RoPE-ing the q and k inputs to torch.nn.functional.scaled_dot_product_attention is certainly possible, but I think, if one reads the original RoPE-paper (https://arxiv.org/pdf/2104.09864.pdf) carefully, they note in eq. (19) the the denominator should not get rotated, to prevent accidental 0-divisions. I am not sure if torch.nn.functional.scaled_dot_product_attention already handles this somehow. So if one wants to stick to the original paper, there is currently (as far as I managed to understand) no other way, than “inserting” the rotations by re-implementing the SDPA with RoPE. Unfortunately then the layer lacks the enhancements through the optimized attention versions except one implements a custom kernel. I have set up a little demo containing the described approach on my github.
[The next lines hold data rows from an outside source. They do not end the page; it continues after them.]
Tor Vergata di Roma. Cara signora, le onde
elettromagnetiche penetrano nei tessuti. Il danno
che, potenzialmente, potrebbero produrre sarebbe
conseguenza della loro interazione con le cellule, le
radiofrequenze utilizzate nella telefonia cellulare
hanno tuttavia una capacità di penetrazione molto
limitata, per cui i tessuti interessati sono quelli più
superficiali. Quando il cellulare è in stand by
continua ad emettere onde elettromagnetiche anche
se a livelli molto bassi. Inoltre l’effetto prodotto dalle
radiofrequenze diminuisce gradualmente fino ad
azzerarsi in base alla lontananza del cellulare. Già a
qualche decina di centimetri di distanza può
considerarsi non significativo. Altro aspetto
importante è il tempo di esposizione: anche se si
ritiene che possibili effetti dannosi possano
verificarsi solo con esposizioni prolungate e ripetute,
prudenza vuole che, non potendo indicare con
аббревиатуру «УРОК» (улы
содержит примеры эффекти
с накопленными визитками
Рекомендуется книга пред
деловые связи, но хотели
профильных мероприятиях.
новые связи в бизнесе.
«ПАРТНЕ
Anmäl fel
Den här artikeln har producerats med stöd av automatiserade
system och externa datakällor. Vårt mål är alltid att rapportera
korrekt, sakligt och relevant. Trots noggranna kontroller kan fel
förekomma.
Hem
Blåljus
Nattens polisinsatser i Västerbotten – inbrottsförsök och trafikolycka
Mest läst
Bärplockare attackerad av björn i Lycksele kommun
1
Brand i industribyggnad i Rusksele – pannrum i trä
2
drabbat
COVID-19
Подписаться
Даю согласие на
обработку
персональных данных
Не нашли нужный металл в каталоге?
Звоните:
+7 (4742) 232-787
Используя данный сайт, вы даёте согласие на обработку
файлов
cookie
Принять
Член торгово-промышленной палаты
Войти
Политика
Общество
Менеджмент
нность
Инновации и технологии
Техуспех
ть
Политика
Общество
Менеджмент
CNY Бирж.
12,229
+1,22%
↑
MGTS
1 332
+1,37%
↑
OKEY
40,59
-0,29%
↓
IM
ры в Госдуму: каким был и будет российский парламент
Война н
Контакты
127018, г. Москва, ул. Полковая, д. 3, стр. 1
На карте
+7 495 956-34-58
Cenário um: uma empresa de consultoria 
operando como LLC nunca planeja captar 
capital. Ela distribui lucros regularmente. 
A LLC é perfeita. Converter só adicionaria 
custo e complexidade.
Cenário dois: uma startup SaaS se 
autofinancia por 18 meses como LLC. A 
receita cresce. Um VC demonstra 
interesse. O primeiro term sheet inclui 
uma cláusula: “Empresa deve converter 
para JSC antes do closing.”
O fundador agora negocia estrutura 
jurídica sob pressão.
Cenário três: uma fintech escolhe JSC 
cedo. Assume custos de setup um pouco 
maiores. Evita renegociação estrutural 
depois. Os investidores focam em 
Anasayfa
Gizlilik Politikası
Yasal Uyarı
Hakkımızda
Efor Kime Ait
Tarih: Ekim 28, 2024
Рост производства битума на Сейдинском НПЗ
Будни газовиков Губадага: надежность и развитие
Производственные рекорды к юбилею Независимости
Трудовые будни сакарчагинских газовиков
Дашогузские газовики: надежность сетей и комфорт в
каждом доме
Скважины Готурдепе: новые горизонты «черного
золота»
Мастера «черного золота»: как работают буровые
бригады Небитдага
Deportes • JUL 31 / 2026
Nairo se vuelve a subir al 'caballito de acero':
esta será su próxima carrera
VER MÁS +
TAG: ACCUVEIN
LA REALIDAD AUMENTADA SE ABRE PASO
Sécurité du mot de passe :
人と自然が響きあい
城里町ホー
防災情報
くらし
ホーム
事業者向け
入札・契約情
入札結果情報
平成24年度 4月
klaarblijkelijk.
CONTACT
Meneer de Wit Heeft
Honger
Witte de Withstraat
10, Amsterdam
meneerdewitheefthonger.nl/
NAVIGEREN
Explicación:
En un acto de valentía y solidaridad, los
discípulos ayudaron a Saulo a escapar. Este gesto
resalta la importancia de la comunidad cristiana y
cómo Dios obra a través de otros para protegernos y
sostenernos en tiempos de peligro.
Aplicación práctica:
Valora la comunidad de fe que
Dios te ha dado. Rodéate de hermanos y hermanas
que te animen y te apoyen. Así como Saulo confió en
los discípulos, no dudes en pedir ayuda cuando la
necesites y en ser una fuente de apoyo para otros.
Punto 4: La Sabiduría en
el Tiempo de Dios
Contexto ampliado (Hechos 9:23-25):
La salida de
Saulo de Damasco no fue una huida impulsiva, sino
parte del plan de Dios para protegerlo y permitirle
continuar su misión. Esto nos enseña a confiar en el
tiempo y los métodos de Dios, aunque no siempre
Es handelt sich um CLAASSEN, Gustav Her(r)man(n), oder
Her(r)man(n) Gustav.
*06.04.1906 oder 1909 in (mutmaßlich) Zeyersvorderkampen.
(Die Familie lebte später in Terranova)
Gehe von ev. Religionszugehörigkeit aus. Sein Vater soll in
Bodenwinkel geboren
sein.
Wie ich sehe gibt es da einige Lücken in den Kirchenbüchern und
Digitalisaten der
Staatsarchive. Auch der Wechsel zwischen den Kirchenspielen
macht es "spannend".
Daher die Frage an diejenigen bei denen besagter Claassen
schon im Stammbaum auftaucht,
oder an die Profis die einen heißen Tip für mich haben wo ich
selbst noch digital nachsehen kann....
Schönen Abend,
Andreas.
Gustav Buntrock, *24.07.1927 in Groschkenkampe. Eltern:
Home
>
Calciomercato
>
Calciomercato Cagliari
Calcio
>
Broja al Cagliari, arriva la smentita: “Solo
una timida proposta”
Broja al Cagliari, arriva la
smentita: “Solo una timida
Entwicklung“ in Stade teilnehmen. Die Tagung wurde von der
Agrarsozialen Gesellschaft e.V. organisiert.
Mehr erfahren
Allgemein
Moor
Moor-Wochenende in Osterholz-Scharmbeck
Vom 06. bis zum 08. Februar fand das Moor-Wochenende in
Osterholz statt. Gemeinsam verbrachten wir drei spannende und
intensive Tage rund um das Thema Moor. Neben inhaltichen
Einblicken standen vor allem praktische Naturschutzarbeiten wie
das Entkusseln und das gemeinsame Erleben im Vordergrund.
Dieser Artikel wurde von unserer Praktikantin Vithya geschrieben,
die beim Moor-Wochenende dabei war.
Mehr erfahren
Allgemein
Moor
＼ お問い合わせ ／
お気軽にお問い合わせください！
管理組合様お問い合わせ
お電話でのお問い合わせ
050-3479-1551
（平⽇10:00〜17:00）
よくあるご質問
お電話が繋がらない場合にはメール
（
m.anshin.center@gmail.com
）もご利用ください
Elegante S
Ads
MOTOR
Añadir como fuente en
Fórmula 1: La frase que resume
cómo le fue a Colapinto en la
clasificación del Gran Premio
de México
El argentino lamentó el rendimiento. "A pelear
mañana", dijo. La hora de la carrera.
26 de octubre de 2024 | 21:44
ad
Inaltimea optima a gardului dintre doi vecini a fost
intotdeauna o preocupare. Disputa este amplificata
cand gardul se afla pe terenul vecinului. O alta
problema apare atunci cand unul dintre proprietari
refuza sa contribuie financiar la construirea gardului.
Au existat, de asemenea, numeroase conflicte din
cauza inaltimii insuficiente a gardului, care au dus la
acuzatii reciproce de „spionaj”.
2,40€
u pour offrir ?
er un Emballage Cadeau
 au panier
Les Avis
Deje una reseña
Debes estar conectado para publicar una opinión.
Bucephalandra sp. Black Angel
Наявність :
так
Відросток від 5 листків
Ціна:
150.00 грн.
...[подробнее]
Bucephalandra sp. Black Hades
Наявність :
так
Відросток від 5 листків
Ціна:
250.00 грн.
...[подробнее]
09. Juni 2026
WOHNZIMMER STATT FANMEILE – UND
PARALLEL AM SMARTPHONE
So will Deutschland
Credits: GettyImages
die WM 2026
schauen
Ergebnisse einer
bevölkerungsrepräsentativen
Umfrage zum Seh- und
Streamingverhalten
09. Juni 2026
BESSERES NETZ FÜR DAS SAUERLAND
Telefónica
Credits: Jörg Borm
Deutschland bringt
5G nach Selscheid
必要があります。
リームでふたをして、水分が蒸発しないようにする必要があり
Feedback welcome! :)
Hey @JannisZeller
Came across your comment here as I was implementing RoPE in PyTorch.
Just wanted to discuss on eq. 19 in the paper: According to my understanding, not rotating q and k for the denominator calculation is for linear self attention only and not for SDPA. Also, went through some implementations by
hugging face and they seem to use softwax as is on the attention scores calculated using rotated q and k implying that q and k in the denominator of the SDPA formula are rotated too.
Hello @srishti-git1110. Thanks for pointing that out. I did not notice a differentiation between linear attention and SDPA, thanks for pointing that out! Still I guess / hope, that I suggested a correct implementation of eq. 19 as it is.